> **Your objective**
Leaving out the pictures, restate each record below word for word.

Dataset entries
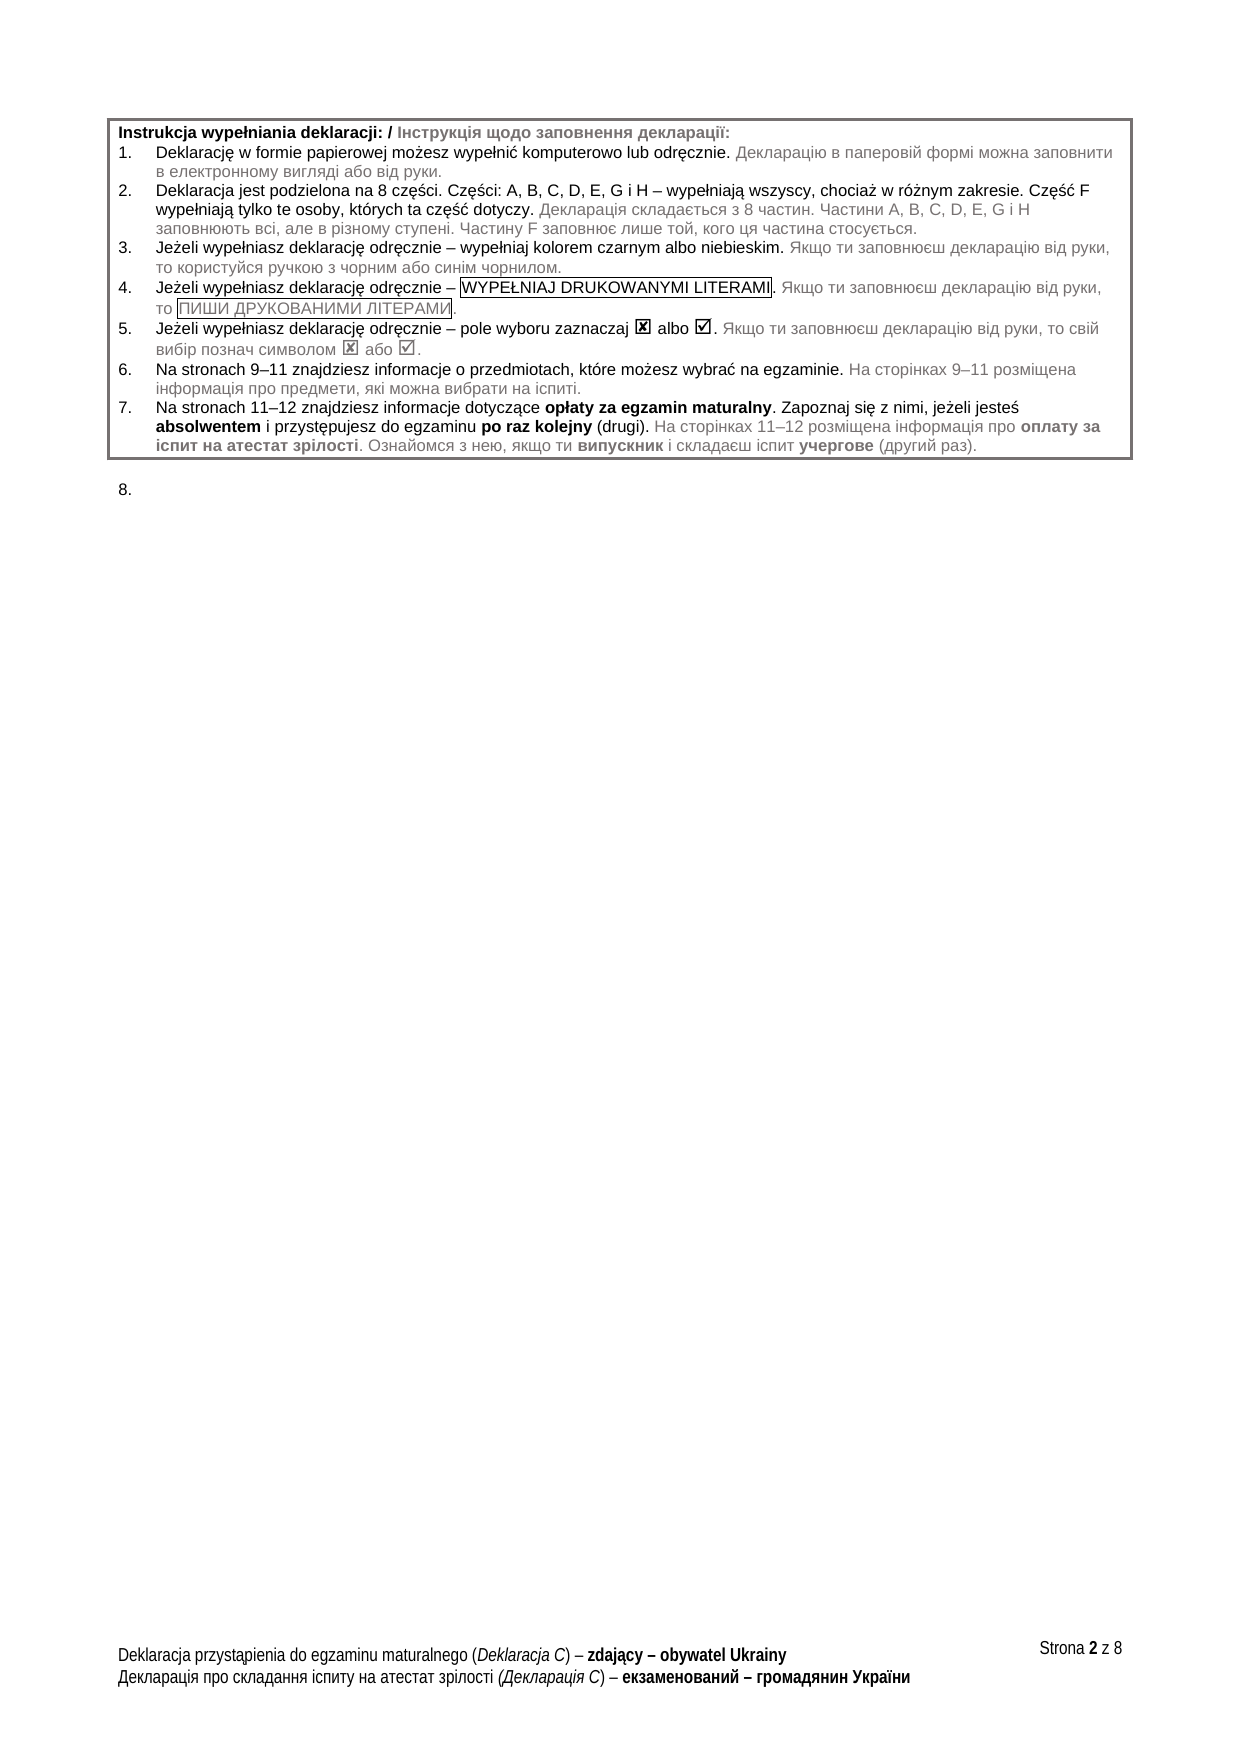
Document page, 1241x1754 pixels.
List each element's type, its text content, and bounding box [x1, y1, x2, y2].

list Na stronach 9–11 znajdziesz informacje o przedmiotach, które możesz wybrać na egzaminie. На сторінках 9–11 розміщена інформація про предмети, які можна вибрати на іспиті. [118, 359, 1122, 392]
list Na stronach 11–12 znajdziesz informacje dotyczące opłaty za egzamin maturalny. Zapoznaj się z nimi, jeżeli jesteś absolwentem i przystępujesz do egzaminu po raz kolejny (drugi). На сторінках 11–12 розміщена інформація про оплату за іспит на атестат зрілості. Ознайомся з нею, якщо ти випускник і складаєш іспит учергове (другий раз). [110, 392, 1130, 457]
list Jeżeli wypełniasz deklarację odręcznie – WYPEŁNIAJ DRUKOWANYMI LITERAMI. Якщо ти заповнюєш декларацію від руки, то ПИШИ ДРУКОВАНИМИ ЛІТЕРАМИ. [118, 277, 1122, 319]
text Instrukcja wypełniania deklaracji: / Інструкція щодо заповнення декларації: [110, 121, 1130, 142]
list Jeżeli wypełniasz deklarację odręcznie – wypełniaj kolorem czarnym albo niebieskim. Якщо ти заповнюєш декларацію від руки, то користуйся ручкою з чорним або синім чорнилом. [118, 238, 1122, 277]
list Jeżeli wypełniasz deklarację odręcznie – pole wyboru zaznaczaj albo . Якщо ти заповнюєш декларацію від руки, то свій вибір познач символом або . [118, 319, 1122, 359]
list Deklaracja jest podzielona na 8 części. Części: A, B, C, D, E, G i H – wypełniają wszyscy, chociaż w różnym zakresie. Część F wypełniają tylko te osoby, których ta część dotyczy. Декларація складається з 8 частин. Частини A, B, C, D, E, G і H заповнюють всі, але в різному ступені. Частину F заповнює лише той, кого ця частина стосується. [118, 181, 1122, 238]
list Deklarację w formie papierowej możesz wypełnić komputerowo lub odręcznie. Декларацію в паперовій формі можна заповнити в електронному вигляді або від руки. [118, 142, 1122, 181]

> **Problem solution**
Document page, 1241x1754 pixels.
List each element's type, its text content, and bounding box [x1, y1, x2, y2].

list Na stronach 9–11 znajdziesz informacje o przedmiotach, które możesz wybrać na egzaminie. На сторінках 9–11 розміщена інформація про предмети, які можна вибрати на іспиті. [118, 359, 1122, 392]
list Na stronach 11–12 znajdziesz informacje dotyczące opłaty za egzamin maturalny. Zapoznaj się z nimi, jeżeli jesteś absolwentem i przystępujesz do egzaminu po raz kolejny (drugi). На сторінках 11–12 розміщена інформація про оплату за іспит на атестат зрілості. Ознайомся з нею, якщо ти випускник і складаєш іспит учергове (другий раз). [110, 392, 1130, 457]
list Jeżeli wypełniasz deklarację odręcznie – WYPEŁNIAJ DRUKOWANYMI LITERAMI. Якщо ти заповнюєш декларацію від руки, то ПИШИ ДРУКОВАНИМИ ЛІТЕРАМИ. [118, 277, 1122, 319]
text Instrukcja wypełniania deklaracji: / Інструкція щодо заповнення декларації: [110, 121, 1130, 142]
list Jeżeli wypełniasz deklarację odręcznie – wypełniaj kolorem czarnym albo niebieskim. Якщо ти заповнюєш декларацію від руки, то користуйся ручкою з чорним або синім чорнилом. [118, 238, 1122, 277]
list Jeżeli wypełniasz deklarację odręcznie – pole wyboru zaznaczaj albo . Якщо ти заповнюєш декларацію від руки, то свій вибір познач символом або . [118, 319, 1122, 359]
list Deklaracja jest podzielona na 8 części. Części: A, B, C, D, E, G i H – wypełniają wszyscy, chociaż w różnym zakresie. Część F wypełniają tylko te osoby, których ta część dotyczy. Декларація складається з 8 частин. Частини A, B, C, D, E, G і H заповнюють всі, але в різному ступені. Частину F заповнює лише той, кого ця частина стосується. [118, 181, 1122, 238]
list Deklarację w formie papierowej możesz wypełnić komputerowo lub odręcznie. Декларацію в паперовій формі можна заповнити в електронному вигляді або від руки. [118, 142, 1122, 181]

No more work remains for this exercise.